§ Directive
The result should be an exact copy of the data, free of pictures.

((

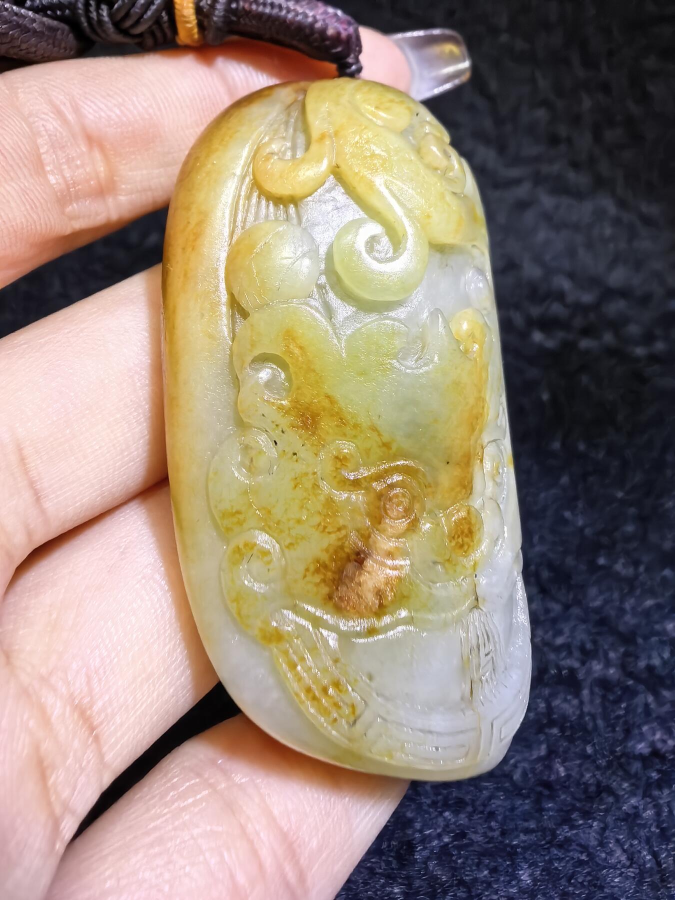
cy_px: 450
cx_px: 338
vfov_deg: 65.3
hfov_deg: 51.4
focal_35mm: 27
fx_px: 702
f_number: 2.2
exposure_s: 1/100
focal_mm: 1.95
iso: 320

))

§ Exercise solution
cy_px: 450
cx_px: 338
vfov_deg: 65.3
hfov_deg: 51.4
focal_35mm: 27
fx_px: 702
f_number: 2.2
exposure_s: 1/100
focal_mm: 1.95
iso: 320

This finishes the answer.